Database Support for Enabling Data-Discovery Queries over Semantically-Annotated Observational Data

Authors: Huiping Cao, Shawn Bowers, Mark P. Schildhauer

Volume 6 (2012)

Abstract

Observational data plays a critical role in many scientific disciplines, and scientists are increasingly interested in performing broad-scale analyses by using observational data collected as part of many smaller scientific studies. However, while these data sets often contain similar types of information, they are typically represented using very different structures and with little semantic information about the data itself, which creates significant challenges for researchers who wish to discover existing data sets based on data semantics (observation and measurement types) and data content (the values of measurements within a data set). We present a formal framework to address these challenges that consists of a semantic observational model (to uniformly represent observation and measurement types), a high-level semantic annotation language (to map tabular resources into the model), and a declarative query language that allows researchers to express data-discovery queries over heterogeneous (annotated) data sets.
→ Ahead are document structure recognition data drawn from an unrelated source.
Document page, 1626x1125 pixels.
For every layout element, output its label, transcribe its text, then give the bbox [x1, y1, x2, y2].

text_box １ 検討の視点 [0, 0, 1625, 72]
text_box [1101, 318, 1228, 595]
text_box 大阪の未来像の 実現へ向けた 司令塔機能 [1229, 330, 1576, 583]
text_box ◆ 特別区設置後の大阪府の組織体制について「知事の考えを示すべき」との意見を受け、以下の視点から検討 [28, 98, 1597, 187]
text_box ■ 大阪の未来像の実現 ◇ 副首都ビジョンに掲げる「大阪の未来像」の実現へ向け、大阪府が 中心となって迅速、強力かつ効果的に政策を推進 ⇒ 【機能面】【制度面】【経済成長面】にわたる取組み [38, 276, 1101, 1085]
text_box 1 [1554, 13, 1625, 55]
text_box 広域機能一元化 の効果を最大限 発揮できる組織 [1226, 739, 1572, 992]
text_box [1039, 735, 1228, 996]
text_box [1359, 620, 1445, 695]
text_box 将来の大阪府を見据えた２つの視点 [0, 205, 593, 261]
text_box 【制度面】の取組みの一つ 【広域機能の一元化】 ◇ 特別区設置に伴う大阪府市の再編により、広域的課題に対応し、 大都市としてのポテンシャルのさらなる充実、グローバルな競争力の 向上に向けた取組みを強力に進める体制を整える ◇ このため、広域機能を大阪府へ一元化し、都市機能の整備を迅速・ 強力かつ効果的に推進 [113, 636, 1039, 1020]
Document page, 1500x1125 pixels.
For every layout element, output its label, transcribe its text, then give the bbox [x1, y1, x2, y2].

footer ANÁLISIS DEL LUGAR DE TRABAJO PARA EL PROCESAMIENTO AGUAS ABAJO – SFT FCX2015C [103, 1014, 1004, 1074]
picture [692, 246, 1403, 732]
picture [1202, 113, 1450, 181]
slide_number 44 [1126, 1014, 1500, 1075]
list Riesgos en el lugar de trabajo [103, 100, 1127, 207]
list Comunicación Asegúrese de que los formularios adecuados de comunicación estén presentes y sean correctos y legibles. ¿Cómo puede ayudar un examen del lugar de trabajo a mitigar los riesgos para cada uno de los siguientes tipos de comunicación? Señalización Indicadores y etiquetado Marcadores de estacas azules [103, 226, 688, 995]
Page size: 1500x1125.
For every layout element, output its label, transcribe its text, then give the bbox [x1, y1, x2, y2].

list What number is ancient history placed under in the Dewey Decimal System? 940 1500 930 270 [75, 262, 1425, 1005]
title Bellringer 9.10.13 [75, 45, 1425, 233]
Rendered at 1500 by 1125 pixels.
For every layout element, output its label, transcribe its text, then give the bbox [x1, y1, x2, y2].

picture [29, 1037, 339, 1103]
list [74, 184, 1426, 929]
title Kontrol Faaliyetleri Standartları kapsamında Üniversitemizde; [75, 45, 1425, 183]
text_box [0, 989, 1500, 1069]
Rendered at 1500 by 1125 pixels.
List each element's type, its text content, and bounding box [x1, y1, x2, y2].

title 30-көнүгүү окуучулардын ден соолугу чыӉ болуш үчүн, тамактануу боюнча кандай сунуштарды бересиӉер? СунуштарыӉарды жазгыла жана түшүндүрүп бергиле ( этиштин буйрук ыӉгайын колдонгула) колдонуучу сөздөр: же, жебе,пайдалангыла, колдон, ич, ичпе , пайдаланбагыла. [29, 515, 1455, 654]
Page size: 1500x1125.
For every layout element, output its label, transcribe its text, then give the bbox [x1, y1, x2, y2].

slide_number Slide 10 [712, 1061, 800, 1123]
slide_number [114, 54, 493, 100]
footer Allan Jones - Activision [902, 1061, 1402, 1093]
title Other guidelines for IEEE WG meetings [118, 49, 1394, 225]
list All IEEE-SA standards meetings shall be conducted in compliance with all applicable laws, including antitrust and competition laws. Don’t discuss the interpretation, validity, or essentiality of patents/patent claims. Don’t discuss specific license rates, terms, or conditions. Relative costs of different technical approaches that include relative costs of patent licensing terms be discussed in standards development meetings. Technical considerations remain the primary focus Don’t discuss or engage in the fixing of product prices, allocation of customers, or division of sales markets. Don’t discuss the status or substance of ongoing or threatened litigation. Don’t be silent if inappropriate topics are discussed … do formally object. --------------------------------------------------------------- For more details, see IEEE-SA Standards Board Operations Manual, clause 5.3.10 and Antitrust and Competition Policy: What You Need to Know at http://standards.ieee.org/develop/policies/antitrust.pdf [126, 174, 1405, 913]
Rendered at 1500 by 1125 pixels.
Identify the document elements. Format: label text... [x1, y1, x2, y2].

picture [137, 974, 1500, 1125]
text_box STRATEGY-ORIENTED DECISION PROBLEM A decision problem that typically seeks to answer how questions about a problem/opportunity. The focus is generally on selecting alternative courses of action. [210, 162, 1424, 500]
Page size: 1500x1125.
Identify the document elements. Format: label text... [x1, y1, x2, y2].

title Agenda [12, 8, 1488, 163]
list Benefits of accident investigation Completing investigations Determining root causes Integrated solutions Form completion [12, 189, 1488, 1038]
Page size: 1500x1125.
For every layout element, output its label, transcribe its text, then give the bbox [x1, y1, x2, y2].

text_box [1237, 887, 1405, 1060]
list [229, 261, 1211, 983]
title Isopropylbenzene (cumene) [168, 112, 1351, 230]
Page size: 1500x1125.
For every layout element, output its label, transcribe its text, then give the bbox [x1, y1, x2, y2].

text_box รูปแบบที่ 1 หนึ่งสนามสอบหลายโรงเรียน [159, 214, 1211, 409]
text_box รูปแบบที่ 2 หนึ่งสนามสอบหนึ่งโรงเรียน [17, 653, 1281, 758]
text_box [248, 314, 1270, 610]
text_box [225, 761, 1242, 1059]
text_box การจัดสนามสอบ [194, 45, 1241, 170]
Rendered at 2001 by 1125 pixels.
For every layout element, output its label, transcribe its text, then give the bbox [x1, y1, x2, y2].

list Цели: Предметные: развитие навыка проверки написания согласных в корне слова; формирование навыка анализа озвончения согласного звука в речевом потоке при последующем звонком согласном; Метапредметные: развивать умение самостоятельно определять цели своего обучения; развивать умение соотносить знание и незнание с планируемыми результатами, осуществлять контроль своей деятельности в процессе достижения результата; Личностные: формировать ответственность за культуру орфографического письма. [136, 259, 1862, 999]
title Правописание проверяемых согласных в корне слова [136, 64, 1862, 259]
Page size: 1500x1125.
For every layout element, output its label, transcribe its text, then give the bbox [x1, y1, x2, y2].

To demonstrate the feasibility of our framework, we also present implementation approaches for efficiently answering discovery queries over semantically annotated data sets. In particular, we propose two storage schemes (in-place databases rdb and materialized databases mdb) to store the source data sets and their annotations. We also present two query schemes (ExeD and ExeH) to evaluate discovery queries and the results of extensive experiments comparing their effectiveness.